Further, the CSR is sent to the certification body in order to create and sign the X.509 certificate based on it. This end-entity certificate is placed in the DL Signer card with other certificates from the chain of trust and is ready to digitally sign data and documents. The user can send CSR to any certification body whose services he wishes to use. Digital Logic has provided a mechanism for issuing end-entity certificates for the purpose of testing the system.
One of the basic characteristics of the end-entity certificate is that the private key, which is paired with the public key that such certificates contain, must not be used to sign other certificates.
The Windows software tools that initiate the generation of cryptographic keys pairs, generate CSRs, manages the PIN and PUK codes of the DL Signer cards, manipulates the contents of the X.509 certificates, and signs the data and files, is distributed as “ufr-signer”.
“Signature-verifier” is a Windows application validating RSA and ECDSA digital signatures.

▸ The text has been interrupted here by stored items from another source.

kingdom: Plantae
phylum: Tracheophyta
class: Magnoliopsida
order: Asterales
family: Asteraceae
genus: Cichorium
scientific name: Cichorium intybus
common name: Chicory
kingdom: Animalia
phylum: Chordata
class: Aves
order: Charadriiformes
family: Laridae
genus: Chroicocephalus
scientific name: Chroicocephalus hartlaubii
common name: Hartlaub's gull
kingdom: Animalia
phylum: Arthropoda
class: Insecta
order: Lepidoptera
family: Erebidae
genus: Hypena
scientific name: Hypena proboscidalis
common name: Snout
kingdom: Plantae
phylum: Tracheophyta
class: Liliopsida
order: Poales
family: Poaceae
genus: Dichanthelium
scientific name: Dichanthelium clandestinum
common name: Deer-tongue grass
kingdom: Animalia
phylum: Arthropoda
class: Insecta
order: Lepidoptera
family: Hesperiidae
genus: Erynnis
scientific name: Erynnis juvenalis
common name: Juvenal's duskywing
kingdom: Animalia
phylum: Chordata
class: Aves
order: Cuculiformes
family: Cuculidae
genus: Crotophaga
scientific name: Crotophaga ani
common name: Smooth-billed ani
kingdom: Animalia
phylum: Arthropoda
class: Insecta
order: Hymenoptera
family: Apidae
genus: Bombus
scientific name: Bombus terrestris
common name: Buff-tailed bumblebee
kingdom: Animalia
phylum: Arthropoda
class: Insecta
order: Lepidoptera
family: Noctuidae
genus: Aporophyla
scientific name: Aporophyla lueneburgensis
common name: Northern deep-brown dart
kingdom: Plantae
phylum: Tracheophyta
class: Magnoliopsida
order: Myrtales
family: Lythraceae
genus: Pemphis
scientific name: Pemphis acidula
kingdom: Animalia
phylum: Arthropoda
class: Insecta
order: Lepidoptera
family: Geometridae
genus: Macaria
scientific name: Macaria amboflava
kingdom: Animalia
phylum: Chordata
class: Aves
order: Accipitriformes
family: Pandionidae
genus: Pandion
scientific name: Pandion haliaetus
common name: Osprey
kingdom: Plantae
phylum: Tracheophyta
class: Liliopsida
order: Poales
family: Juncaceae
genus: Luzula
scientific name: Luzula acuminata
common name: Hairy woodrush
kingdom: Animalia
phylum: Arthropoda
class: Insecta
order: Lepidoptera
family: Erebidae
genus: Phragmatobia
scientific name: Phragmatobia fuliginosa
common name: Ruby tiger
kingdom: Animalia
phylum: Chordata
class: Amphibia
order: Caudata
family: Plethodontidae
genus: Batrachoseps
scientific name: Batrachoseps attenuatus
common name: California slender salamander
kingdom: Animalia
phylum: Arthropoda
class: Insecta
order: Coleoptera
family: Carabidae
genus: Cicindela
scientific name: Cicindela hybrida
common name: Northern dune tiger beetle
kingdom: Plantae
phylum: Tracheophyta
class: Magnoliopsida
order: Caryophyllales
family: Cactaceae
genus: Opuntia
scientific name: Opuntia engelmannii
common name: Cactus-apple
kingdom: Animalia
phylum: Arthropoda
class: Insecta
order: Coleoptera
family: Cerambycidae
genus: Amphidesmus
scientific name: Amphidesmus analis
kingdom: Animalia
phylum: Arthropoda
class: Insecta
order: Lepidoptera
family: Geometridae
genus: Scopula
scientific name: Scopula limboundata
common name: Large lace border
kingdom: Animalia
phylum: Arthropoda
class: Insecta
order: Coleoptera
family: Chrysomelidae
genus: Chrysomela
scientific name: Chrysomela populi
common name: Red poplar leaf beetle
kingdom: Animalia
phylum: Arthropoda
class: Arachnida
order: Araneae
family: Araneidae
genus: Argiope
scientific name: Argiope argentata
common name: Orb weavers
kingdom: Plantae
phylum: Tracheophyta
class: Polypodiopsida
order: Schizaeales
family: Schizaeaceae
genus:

Digital signing and validation of signatures can also be done from the Adobe Acrobat Reader DC application using the ufr-pkcs11 module that we developed for this purpose. Our PKCS#11 module can also be used with popular Mozilla’s e-mail client and web browser, as well as with other software tools that are compatible with the PKCS#11 specification.
We also provided web services for online checking of X.509 certificates and signed pdf files.